Corruzione. All’ex magistrato antimafia diventato parlamentare 5 Stelle, Nordio ha esposto i suoi titoli da procuratore in Veneto nella lotta alla corruzione, soprattutto l’inchiesta sul Mose, per sostenere che non è con le pene che si combatte la corruzione: “L’intimidazione della norma penale è platonica, sull’abuso d’ufficio abbiamo statistiche allarmanti. Nel 2021 su 5.400 procedimenti ci sono state appena 9 condanne davanti al gip e 18 in dibattimento”. Il discorso è stato il preludio alla votazione della maggioranza, nel pomeriggio, dell’emendamento al “decreto rave” che ha tolto i reati contro la pubblica amministrazione dall’elenco di quelli “ostativi”, quelli cioè che impediscono l’accesso ai benefici penitenziari in caso di mancata collaborazione. Elenco nel quale li aveva spostati la legge “Spazzacorrotti” in epoca giallo-verde, quindi anche con la firma della Lega oltre a quella dell’allora ministro Bonafede. I 5 Stelle gridano, con lo stesso Conte, che così si aprono “praterie di impunità”. Mentre il Pd, che pure condivide il fatto che i reati contro la pubblica amministrazione non possano essere equivalenti a quelli di mafia e terrorismo, denuncia che siano stati tolti dagli ostativi “anche i reati contro la P.A. compiuti in associazione a delinquere”. La responsabile giustizia del partito, Anna Rossomando, dice di sperare in un ravvedimento della maggioranza in aula (da lunedì prossimo) “del resto hanno già dovuto correggersi tante volte su questo decreto”.

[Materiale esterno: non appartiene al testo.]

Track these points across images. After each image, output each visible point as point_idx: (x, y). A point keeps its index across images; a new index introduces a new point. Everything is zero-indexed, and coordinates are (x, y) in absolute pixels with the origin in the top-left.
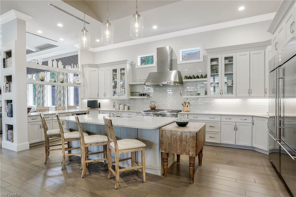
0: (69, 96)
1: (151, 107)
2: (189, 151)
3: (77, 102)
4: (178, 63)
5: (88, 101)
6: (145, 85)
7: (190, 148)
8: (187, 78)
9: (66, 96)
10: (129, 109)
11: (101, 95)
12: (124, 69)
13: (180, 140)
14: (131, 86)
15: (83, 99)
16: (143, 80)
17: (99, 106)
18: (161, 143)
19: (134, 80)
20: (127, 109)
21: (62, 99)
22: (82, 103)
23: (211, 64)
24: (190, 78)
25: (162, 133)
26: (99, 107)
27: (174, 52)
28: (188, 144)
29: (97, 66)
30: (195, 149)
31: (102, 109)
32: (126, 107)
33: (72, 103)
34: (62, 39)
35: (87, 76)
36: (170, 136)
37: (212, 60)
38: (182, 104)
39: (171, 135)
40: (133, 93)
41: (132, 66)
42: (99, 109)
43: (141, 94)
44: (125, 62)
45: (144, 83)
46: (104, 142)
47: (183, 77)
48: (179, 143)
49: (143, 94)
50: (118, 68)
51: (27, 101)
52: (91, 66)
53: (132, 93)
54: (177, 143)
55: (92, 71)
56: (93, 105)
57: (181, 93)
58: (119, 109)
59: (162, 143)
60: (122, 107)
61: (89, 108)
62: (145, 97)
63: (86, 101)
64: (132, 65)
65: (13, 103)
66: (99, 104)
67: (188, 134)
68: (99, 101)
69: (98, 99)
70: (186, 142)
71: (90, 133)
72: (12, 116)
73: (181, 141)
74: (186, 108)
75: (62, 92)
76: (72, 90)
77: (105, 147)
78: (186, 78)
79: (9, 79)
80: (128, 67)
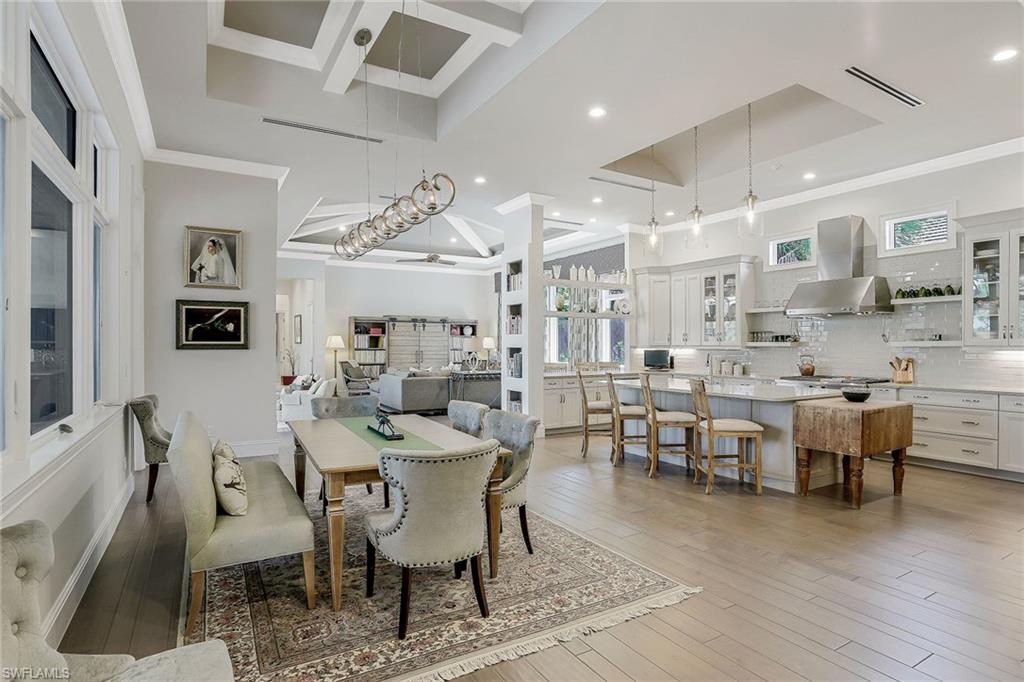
0: (599, 340)
1: (801, 369)
2: (849, 446)
3: (617, 354)
4: (879, 257)
5: (645, 352)
6: (785, 313)
7: (850, 440)
8: (904, 294)
9: (594, 340)
10: (744, 372)
11: (677, 338)
12: (733, 276)
13: (832, 425)
14: (753, 317)
15: (635, 347)
16: (781, 302)
17: (672, 363)
18: (796, 429)
19: (758, 303)
20: (742, 372)
21: (584, 348)
22: (631, 356)
23: (975, 255)
24: (914, 294)
25: (798, 412)
26: (672, 367)
27: (869, 228)
28: (846, 433)
29: (667, 271)
30: (859, 442)
31: (677, 370)
32: (738, 369)
33: (606, 356)
34: (593, 220)
35: (644, 294)
36: (811, 416)
37: (979, 246)
38: (891, 363)
39: (815, 416)
40: (757, 333)
41: (754, 268)
42: (671, 371)
43: (777, 338)
44: (736, 259)
45: (782, 309)
46: (688, 423)
47: (894, 292)
48: (828, 431)
49: (782, 337)
50: (719, 273)
51: (543, 351)
52: (652, 271)
53: (753, 333)
54: (825, 429)
55: (655, 282)
56: (658, 361)
57: (884, 336)
58: (720, 372)
59: (798, 430)
60: (726, 367)
61: (647, 368)
62: (788, 344)
63: (641, 352)
64: (756, 264)
65: (525, 353)
66: (672, 358)
67: (847, 415)
68: (672, 352)
69: (669, 347)
70: (844, 429)
71: (660, 410)
72: (521, 377)
73: (834, 426)
74: (899, 373)
75: (584, 331)
76: (605, 327)
77: (689, 431)
78: (900, 295)
79: (516, 310)
80: (743, 270)
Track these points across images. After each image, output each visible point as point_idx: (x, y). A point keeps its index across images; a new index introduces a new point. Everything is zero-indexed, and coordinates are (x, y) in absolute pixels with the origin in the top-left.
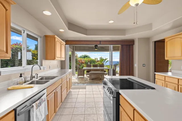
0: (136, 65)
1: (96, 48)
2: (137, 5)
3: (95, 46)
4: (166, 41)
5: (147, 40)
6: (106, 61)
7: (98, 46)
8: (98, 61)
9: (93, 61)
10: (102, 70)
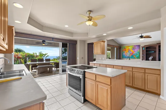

Riforme costituzionali - Nordio ha rimandato a un secondo tempo le proposte di riforma radicale, spiegando che nell’immediato per “la priorità della crisi economica” si concentrerà sull’efficienza della giustizia, specialmente civile. Ma ha indicato quali sono le riforme costituzionali che avrebbe in mente: separazione delle carriere tra giudici e pm, fine dell’obbligatorietà dell’azione penale “che si è trasformata in un intollerabile arbitrio” e alta corte per togliere al Csm la competenza disciplinare sui magistrati. Csm la cui nuova composizione, si è augurato, non deve essere rinviata sine die. L’elezione dei componenti laici che doveva essere la prossima settimana, ora si sa, il parlamento l’ha fissata a metà gennaio.